Self-Directed Traditional IRA

What is a Traditional IRA and When Is it My Best Bet for Retirement?

In researching the best options for the retirement accounts that will help you build a retirement nest egg; you will inevitably come across this thing known as a Traditional IRA. But what is it exactly, and why is it considered “traditional” as opposed to Roth? And what separates an IRA from a 401(k)? Let’s look at what you can do with a Traditional IRA and how to contrast these accounts with other strategies you might come across.

Defining the Traditional IRA

A Traditional IRA is a straightforward retirement arrangement.

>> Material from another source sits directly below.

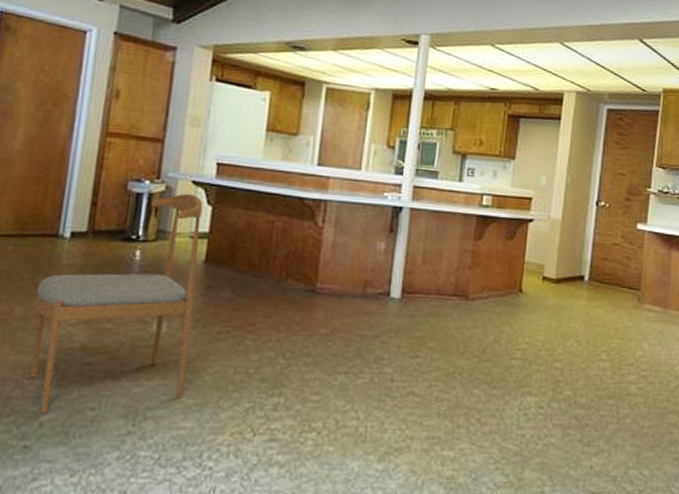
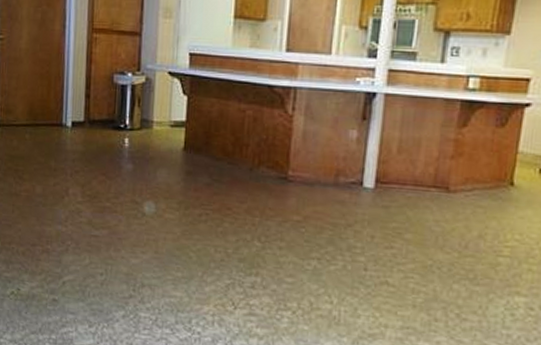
dining chair: present [30,194,203,414] -> none [50,85,179,275]

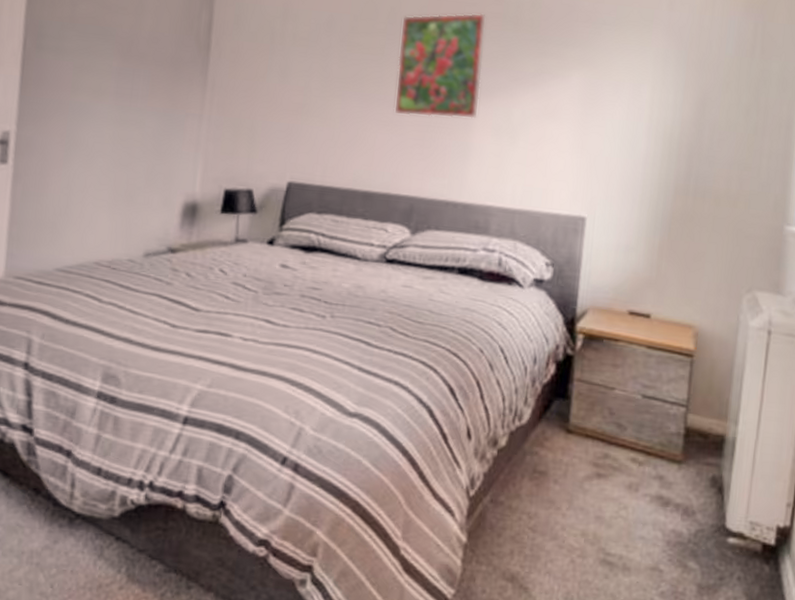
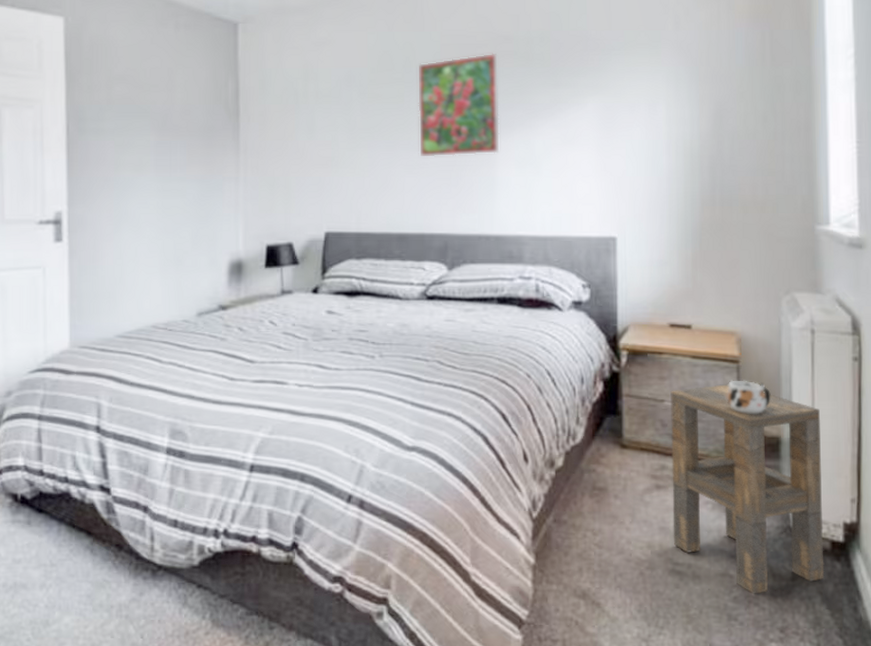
side table: none [607,377,767,591] -> present [670,384,825,594]
mug: none [676,373,721,410] -> present [726,380,771,414]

The IRS defines it simply as “a way to save for retirement that gives you tax advantages.” You contribute money to this account, and it grows tax-deferred, allowing you to stack as much money as possible over the course of a lifetime. But let’s get into the specifics of how this arrangement works and why you might want to use one:

  • The common IRA, a pretax Traditional IRA, allows you to make retirement contributions now and deduct those contributions when you file your taxes. This is a great advantage for someone with a slim margin in their budget, but who still want to make retirement contributions for their long-term benefit.
  • It’s also possible to make “nondeductible contributions” to a Traditional IRA, but keep in mind that this is not the same as an arrangement in which you contribute to a Roth IRA—in which qualified distributions will be tax-free. If you expect to have a higher tax rate in retirement than you do now, it’s usually recommended that you sign up for a Roth IRA.

Because of the structure of the Traditional IRA, it’s a great independent option for people who are making enough money now that they expect that they might be in a similar tax bracket in the future, when they take the distributions from the IRA.

Contribution Limits within a Traditional IRA

For many people, the question is simple: how much can you contribute to a retirement account? While there may be other features to consider, this is one of the most important—especially for someone with plenty of income to spare and not a lot of money in retirement accounts.

A Traditional IRA features contribution limits of $6,000 in 2019, and $7,000 if you are age 50 or older. That includes total contributions to all IRAs, however, which is why it will be important to choose either a Roth IRA or a Traditional IRA—there’s usually no benefit to having both. In addition, a IRA will no longer allow contributions in the year you’ve made it to the age of 70 ½ or older.

When Can You Withdraw from a Traditional IRA?

Let’s say that you plan on retiring early. How soon can you start taking money out of your IRA to help supplement your retirement income? The current age is 59 ½, at which point you can withdraw funds from your Traditional IRA without additional restrictions. However, these will be subject to ordinary income taxes. In addition, once you reach the age of 70 ½, you will start having to take out Required Minimum Distributions (RMDs) rather than continue to let the account grow as-is.

Using Traditional IRAs, investors can use this money towards nontraditional assets, including real estate, precious metals, and even tax liens. But it helps to have a thorough understanding of accounts like the Traditional IRA before getting started with a new retirement plan, especially if self-directing your own accounts.